» **Request 1**
Translate this sentence from the opinion piece on the Commerce Clause into Spanish: "Our framers’ goal was to protect our fragile union of states."
» **Request 2**
Pick up the opinion piece on the Commerce Clause after its last sentence and carry it forward.

» **Text for analysis**
★ ★ ★ ★

States must fight back against federalism
By William Haupt III
“Anything government wants to do they can justify under the commerce clause.”
– John Yarmuth
The federal government finds endless ways to circumnavigate the intent of the Constitution. Its greatest weapon is the Commerce Clause. The Commerce Clause is a short phrase of 16 words any common core student can understand. Yet it is one of the most misunderstood articles in our Constitution. Progressives historically have used it to justify social engineering. It was the key to nationalize health care and enabled the EPA to regulate everything in our lives. It has perpetually redefined the delegated powers of government. It’s the path of least resistance to replace state sovereignty with federalism. It has always been and will continue to be our greatest threat to protecting republicanism.
During the dog days of summer in Convention Hall, our founders carefully considered each word written in our Constitution. This was to insure everyone would be able to follow its language and never ignore it. Our framers’ goal was to protect our fragile union of states. When they included Section 8 in the Constitution, it enabled Congress “to regulate Commerce with Foreign Nations, among the states, and with the Indian Tribes.” Its sole purpose was to protect state sovereignty. The Treaty of Paris in 1783 vested America as 13 sovereign nations. Our founders acted on this established premise.
“A country of well-informed men is a country well protected.”
After years as subjects, these apprehensive citizens were penchant about colonial protectionisms. This was a key concern when our framers created the commerce, privileges and immunity clauses. They established a federal public free-trade zone. This was only meant to eliminate trade barriers among the states and nothing more. They had no intent to allow government to use this clause to defrock states rights with federalism. In The Federalist Papers, James Madison wrote, “You must first enable the government to control the governed; and in the next place, oblige it to control itself.”
After the Revolution, our founders knew the central government must compromise with the states to ensure ratification. But with the blink of an eye, government overstepped its boundaries. During the 1st Congressional session in 1791, Jefferson and Hamilton feuded again and divided the country in half, with Hamilton protecting federalist policy. For years, Congress battled with the courts as they attempted to use the commerce clause to extort the states with unconstitutional laws and executive enactments. But the courts held their ground and spanked Congress every time like bad boys in a PE class.
“There is no distinctly native American criminal class except Congress.”
– Mark Twain
For over a century, the courts ruled in favor of the intent of the Commerce Clause. In Schechter Poultry Corp. v. United States 1935, and Carter v. Carter Coal Co. 1937, the court ruled against Congress. An enraged President Franklin Roosevelt retaliated and lobbied Justice Owen Roberts to change his vote and uphold many illegal New Deal reforms. Henceforward, the court issued decisions in United States v. Darby Lumber Co. 1941 and Wickard v. Filburn 1942. This was a Waterloo for states’ rights. As the federal government continued to bully the courts, they cleverly enhanced the evils of federalism.

★ ★ ★ ★

» **Source data**
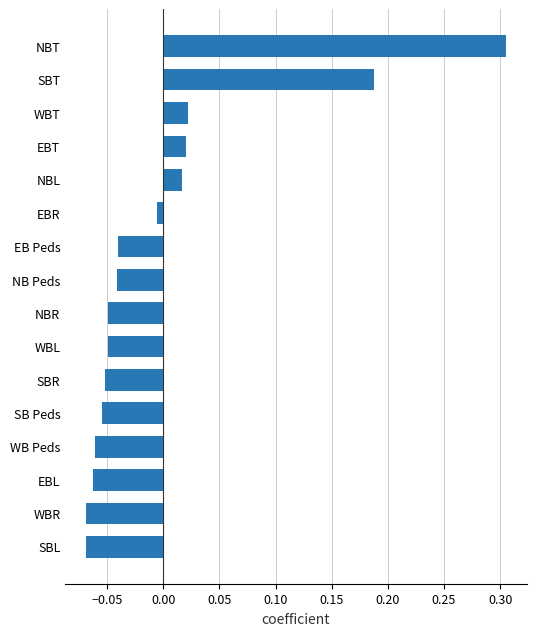

True or false: the data shows -0.0 at EBL.

False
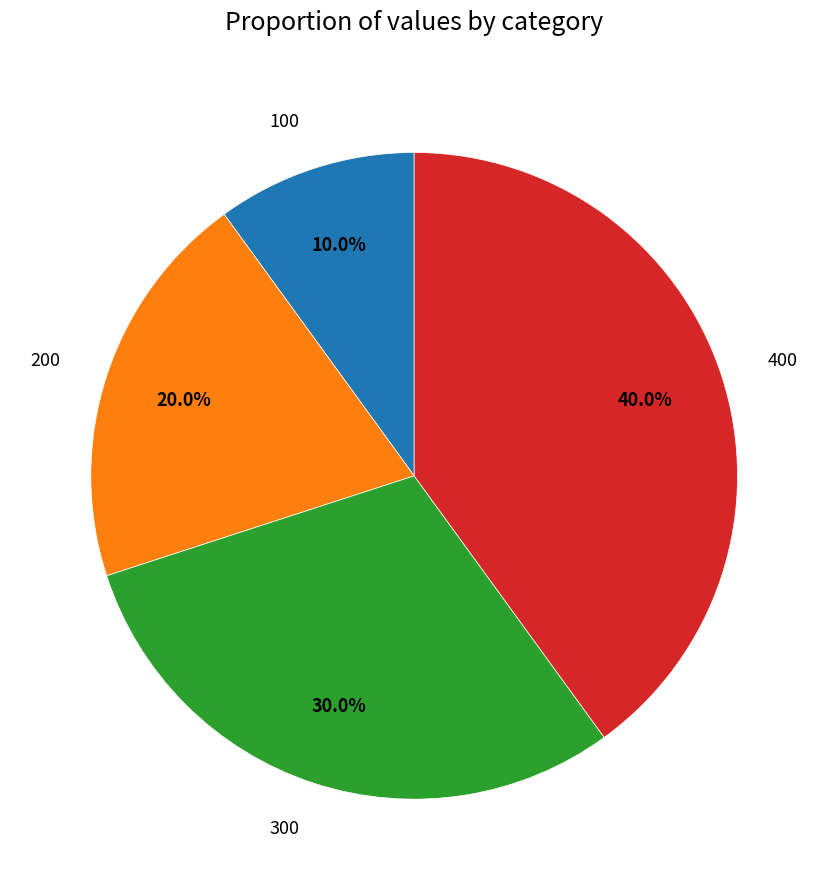

What percentage is the 100 slice, to the nearest percent?

10%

★ ★ ★ ★

» **Answer section 1**
El objetivo de nuestros redactores era proteger nuestra frágil unión de estados.

» **Answer section 2**
“In politics, nothing happens by accident. If it happens, you can bet it was planned that way.”
– Franklin D. Roosevelt
FDR left his mark on America with two bad decisions that fundamentally restructured the court’s judicial regulation of U.S. commerce. From 1937 to 1995, the court did not invalidate one illegal law Congress passed when they violated the Commerce Clause. For the first time since FDR’s “Bad Deal,” in 1995, the Supreme Court in a 5–4 decision agreed that Congress could not interpret the Commerce Clause to regulate handguns. As many Americans cheered the end of the reign of federalism, they soon discovered the court only bowed to extreme public pressure, then it was back to business as usual.
“Presidents come and go, but the Supreme Court goes on forever.”
– William Howard Taft
The latest and greatest assault on state sovereignty was Chief Justice John Roberts’ amendment of the individual insurance mandate from Obamacare. Roberts literally reinvented the statute with a left-handed stroke of the pen. He conveniently renamed the penalty for not buying insurance a tax. This decision set a treacherous precedent. It enabled the court to facilitate lawless indiscretion by the federal government. Legal scholars consider this the most egregious assault against individual rights in history.
“Obamacare was passed in a romper room of overgrown children.”
– Matt Taibbi
The court’s elasticizing of the Commerce Clause has rendered its original intent meaningless in U.S. jurisprudence. Court decisions since FDR’s assault on the Constitution demonstrate just how easily judicial deference becomes judicial dereliction. The Commerce Clause grew out of a need to prevent the abuse of the power by the importing states in taxing the non-importing states. It was intended as a custodial and preventive provision against injustice among states themselves. Today, it has morphed into a judicial super power used for abuse of the states by the federal government to foster increased federalism.
“The Supreme Court needs jurists, not politicians.”
– Timothy Noah
Change is an inevitable law of life, but we never attempted to undo any post-New Deal Supreme Court precedents that allowed Congress to exercise powers never granted. We will never clear our books of FDR’s postmodern social abridgements. But we have the power to slow down the spread of federalism if we wish. It is called the 10th Amendment. And that is controlled by the states, not the federal government. Since all government is local, controlling federalism starts at the doorsteps of our state legislative chambers, not in the halls of Congress.
“This country has come to feel the same when Congress is in session as when the baby gets hold of a hammer.”
– Will Rogers
The states no longer need protection from each other; they need protection from federalism. The Commerce Clause has worn out its welcome. If any citizen was to violate as many core elements of our Constitution as Congress, they would be tried for treason! It is time to stop the bleeding and either fix it or put it out of its misery before it ends state sovereignty. Justice Roberts had a chance to do this with his Obamacare ruling but blew it. He could have set precedent to begin healing our broken judicial system.
“One can only treat what they know is ailing them.”
– Alcmaeon (500 BC)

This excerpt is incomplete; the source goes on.